START INFORMATION GIVEN
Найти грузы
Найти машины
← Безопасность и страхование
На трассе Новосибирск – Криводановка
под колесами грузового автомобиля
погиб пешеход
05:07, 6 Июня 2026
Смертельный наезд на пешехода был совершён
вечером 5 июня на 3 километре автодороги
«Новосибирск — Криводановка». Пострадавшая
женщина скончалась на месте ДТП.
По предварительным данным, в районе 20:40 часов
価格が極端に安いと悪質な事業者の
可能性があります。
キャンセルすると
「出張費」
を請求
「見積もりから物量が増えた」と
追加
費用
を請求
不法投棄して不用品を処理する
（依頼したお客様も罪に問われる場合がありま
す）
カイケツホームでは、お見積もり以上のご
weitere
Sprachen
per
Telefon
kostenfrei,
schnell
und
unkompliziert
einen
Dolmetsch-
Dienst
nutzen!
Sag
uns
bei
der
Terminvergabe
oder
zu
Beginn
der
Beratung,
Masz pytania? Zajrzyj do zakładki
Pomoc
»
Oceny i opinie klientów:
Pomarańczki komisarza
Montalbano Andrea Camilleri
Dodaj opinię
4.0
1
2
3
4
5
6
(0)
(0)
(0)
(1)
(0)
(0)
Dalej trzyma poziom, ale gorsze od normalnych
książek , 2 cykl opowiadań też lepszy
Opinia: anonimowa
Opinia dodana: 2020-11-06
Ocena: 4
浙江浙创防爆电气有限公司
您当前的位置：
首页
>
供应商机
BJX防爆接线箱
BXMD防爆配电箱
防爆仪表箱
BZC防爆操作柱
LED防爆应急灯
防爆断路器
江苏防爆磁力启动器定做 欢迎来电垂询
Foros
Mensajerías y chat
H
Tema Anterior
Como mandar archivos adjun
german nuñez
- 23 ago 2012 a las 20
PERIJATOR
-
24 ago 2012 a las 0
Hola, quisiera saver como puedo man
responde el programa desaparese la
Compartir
END INFORMATION GIVEN
**YOUR INSTRUCTIONS**
All lines from the top of the data through the line containing "женщина скончалась на месте ДТП." need to be retyped exactly, and nothing more.

**RESPONSE TO THE EXERCISE**
Найти грузы
Найти машины
← Безопасность и страхование
На трассе Новосибирск – Криводановка
под колесами грузового автомобиля
погиб пешеход
05:07, 6 Июня 2026
Смертельный наезд на пешехода был совершён
вечером 5 июня на 3 километре автодороги
«Новосибирск — Криводановка». Пострадавшая
женщина скончалась на месте ДТП.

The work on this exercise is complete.